Anti-Muslim group wants cartoon of Prophet Muhammad in a D.C. transit ad

It won the top prize at her group's "Drawing Mohammad" contest in Garland, Texas, before two men armed with assault rifles wounded a security guard in the parking lot.

Political blogger Pamela Geller, American Freedom Defense Initiative’s Houston-based founder, speaks at the Muhammad Art Exhibit and Contest, which is sponsored by the American Freedom Defense Initiative, in Garland, Texas May 3, 2015. Two gunmen opened fire on Sunday at the art exhibit in Garland, Texas, that was organized by an anti-Islamic group and featured caricatures of the Prophet Mohammad and were themselves shot dead at the scene by police officers, city officials and police said. Photo by Mike Stone, courtesy of Reuters
Political blogger Pamela Geller, American Freedom Defense Initiative’s Houston-based founder, speaks at the Muhammad Art Exhibit and Contest, which is sponsored by the American Freedom Defense Initiative, in Garland, Texas May 3, 2015. Two gunmen opened fire on Sunday at the art exhibit in Garland, Texas, that was organized by an anti-Islamic group and featured caricatures of the Prophet Mohammad and were themselves shot dead at the scene by police officers, city officials and police said. Photo by Mike Stone, courtesy of Reuters

Political blogger Pamela Geller, American Freedom Defense Initiative’s Houston-based founder, speaks at the Muhammad Art Exhibit and Contest. She wants the winning cartoon to appear on Washington, D.C., transit ads. Photo by Mike Stone, courtesy of Reuters

WASHINGTON (Reuters) — Washington’s transit system is weighing whether to allow a subway ad featuring a cartoon of the Prophet Muhammad that won first prize at an event in Texas this month that was attacked by two gunmen.
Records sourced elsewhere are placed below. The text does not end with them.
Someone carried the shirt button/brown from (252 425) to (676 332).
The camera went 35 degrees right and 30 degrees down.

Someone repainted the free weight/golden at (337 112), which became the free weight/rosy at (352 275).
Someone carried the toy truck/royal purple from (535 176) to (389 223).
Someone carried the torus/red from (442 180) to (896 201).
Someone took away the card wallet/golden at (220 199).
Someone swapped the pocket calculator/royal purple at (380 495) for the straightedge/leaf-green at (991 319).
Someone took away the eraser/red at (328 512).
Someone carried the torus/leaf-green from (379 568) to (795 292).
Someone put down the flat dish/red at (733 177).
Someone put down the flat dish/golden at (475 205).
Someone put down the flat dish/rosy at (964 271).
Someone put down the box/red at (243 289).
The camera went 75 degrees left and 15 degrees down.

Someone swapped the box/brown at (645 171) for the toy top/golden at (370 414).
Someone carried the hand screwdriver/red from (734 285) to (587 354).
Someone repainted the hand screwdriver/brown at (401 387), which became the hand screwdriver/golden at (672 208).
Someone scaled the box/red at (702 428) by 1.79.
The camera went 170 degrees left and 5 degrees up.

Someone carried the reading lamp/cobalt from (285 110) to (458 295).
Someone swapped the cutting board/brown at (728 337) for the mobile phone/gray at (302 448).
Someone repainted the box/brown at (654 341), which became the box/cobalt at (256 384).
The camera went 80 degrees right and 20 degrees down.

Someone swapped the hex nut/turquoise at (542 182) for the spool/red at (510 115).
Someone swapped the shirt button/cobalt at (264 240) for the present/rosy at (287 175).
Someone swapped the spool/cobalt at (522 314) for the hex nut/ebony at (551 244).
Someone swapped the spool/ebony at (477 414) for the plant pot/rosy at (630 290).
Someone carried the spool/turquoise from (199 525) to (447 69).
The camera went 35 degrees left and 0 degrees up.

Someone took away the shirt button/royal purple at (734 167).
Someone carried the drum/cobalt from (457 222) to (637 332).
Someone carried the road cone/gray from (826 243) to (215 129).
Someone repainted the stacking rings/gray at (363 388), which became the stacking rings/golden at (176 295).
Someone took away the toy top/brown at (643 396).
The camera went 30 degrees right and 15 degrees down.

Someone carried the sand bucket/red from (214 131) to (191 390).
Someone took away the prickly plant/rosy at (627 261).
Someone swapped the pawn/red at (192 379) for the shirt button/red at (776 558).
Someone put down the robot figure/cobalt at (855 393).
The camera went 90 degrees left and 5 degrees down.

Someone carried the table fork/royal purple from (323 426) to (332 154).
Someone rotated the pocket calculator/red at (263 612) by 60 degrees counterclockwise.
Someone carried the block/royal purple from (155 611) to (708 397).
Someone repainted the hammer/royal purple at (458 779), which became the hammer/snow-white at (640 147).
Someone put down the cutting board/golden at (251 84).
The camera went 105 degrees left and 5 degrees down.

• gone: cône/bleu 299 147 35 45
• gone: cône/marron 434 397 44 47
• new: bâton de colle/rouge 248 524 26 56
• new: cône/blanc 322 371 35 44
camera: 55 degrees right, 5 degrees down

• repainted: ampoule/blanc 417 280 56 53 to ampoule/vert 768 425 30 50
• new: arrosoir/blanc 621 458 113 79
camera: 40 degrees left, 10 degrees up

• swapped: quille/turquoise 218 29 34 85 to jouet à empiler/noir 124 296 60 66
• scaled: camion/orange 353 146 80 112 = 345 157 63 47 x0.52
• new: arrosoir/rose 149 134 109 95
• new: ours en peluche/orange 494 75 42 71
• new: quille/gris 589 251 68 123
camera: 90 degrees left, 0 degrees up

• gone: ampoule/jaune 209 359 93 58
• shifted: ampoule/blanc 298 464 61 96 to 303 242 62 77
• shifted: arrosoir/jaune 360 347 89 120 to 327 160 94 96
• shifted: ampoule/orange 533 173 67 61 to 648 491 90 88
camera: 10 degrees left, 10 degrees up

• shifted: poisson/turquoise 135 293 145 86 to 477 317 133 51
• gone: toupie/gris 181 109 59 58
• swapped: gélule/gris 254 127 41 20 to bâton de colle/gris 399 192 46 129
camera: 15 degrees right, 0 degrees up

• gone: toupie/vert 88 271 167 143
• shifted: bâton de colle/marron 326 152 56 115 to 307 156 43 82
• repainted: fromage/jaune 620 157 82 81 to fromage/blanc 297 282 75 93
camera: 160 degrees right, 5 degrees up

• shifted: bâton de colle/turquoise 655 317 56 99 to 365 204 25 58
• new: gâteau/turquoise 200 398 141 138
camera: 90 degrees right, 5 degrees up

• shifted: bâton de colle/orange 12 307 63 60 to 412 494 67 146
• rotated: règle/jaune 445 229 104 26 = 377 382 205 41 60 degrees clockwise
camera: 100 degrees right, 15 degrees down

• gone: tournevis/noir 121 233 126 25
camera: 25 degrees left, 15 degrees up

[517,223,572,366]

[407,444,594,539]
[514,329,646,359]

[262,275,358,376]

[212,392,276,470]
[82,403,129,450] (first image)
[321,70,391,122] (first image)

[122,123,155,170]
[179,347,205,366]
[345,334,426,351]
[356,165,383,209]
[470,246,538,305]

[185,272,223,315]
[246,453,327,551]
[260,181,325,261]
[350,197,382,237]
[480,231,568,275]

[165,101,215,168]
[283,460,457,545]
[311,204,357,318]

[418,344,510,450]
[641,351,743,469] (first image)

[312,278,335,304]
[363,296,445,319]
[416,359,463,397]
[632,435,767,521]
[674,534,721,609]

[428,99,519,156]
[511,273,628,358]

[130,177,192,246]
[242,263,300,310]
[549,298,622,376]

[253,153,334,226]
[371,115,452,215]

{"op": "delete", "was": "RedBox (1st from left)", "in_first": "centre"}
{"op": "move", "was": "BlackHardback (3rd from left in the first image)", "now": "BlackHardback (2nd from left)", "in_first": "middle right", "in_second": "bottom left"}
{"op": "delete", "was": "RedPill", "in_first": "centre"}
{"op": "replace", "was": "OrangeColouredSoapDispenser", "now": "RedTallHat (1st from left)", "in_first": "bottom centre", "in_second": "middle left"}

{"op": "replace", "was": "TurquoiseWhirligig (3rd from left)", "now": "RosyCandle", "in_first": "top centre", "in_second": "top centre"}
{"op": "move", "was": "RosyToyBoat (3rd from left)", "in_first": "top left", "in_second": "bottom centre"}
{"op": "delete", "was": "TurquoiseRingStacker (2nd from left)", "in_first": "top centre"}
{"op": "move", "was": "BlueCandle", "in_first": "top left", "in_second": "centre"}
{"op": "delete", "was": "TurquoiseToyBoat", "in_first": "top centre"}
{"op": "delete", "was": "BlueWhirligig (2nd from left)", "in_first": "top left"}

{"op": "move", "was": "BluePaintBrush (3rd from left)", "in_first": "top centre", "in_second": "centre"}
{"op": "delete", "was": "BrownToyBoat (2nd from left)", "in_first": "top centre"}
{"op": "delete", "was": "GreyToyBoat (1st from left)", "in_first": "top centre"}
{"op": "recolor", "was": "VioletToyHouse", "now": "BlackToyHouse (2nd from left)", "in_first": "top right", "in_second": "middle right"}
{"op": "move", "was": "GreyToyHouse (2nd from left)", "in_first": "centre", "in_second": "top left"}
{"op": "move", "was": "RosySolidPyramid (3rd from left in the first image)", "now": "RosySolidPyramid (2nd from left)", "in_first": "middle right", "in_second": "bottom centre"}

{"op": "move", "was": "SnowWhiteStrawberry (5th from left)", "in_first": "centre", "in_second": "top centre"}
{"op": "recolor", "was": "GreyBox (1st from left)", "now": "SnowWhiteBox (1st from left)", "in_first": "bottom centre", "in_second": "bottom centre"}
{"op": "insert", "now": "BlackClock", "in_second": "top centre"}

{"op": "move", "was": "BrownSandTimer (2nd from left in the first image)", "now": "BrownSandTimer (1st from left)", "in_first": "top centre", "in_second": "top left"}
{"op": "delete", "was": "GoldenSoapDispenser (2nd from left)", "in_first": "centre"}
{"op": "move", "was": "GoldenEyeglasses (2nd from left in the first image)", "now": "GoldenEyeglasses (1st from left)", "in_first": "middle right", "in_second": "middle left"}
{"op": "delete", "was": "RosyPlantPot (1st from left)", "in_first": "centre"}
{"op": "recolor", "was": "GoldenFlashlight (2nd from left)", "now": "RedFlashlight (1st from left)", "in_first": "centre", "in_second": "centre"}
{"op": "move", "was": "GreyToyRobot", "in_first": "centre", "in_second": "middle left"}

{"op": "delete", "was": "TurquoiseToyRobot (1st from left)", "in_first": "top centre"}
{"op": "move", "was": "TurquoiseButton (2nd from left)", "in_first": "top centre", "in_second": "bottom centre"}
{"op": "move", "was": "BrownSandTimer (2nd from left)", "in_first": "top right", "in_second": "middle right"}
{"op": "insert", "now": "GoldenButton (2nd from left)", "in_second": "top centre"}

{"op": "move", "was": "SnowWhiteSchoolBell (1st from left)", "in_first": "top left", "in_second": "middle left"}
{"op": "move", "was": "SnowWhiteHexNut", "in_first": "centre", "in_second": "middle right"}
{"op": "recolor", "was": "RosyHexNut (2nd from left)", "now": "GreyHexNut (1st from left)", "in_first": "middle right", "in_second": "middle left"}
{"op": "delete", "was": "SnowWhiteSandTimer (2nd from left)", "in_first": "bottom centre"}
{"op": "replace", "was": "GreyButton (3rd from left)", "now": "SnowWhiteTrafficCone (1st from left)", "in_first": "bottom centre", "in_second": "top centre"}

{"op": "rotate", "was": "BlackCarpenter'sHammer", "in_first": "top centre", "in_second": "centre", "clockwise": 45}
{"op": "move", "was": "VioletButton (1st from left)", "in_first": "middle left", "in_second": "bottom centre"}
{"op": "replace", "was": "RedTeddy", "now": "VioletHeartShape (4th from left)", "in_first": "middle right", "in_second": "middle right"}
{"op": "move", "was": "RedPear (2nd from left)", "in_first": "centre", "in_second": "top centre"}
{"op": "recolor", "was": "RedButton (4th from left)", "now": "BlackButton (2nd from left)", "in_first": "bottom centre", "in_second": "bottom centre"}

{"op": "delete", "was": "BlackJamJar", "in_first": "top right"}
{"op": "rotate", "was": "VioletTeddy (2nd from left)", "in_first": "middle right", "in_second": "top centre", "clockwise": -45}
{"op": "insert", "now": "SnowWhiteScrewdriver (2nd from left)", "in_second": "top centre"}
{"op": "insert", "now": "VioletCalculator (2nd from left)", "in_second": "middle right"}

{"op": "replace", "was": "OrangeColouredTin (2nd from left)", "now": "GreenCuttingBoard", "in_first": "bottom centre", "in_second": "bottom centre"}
The Washington Metropolitan Transit Authority is conducting a standard review of an ad submitted by the American Freedom Defense Initiative, Metro spokesman Mike Tolbert said Wednesday (May 27).


The advertisement calls for Americans to support free speech, and features a cartoon of a bearded, turban-wearing Muhammad waving a sword and shouting: “You can’t draw me!”

In reply, a cartoon bubble portrays the artist, his hand grasping a pencil, saying: “That’s why I draw you.”

Depictions of the prophet of Islam are considered offensive by many Muslims.

On May 3, the cartoon won the top prize at AFDI’s “Drawing Mohammad” event at a civic center in Garland, Texas, before two men armed with assault rifles wounded a security guard in the parking lot. Police shot and killed the gunmen, identified as Elton Simpson and Nadir Soofi of Phoenix.

“There is nothing about this cartoon that incites violence,” AFDI founder Pamela Geller said in a statement on Tuesday.

“It is within the established American tradition of satire,” Geller said. “If America surrenders on this point, the freedom of speech is a relic of history.”

AFDI, which is on the Southern Poverty Law Center’s annual list of U.S. hate groups, has run controversial ads on subways and buses in Chicago, Philadelphia and San Francisco and it ran an ad on D.C.’s Metro in 2012.


New York’s Metropolitan Transit Authority voted to ban all political ads in April after it lost a court battle with the group over an ad that read: “Hamas Kills Jews.”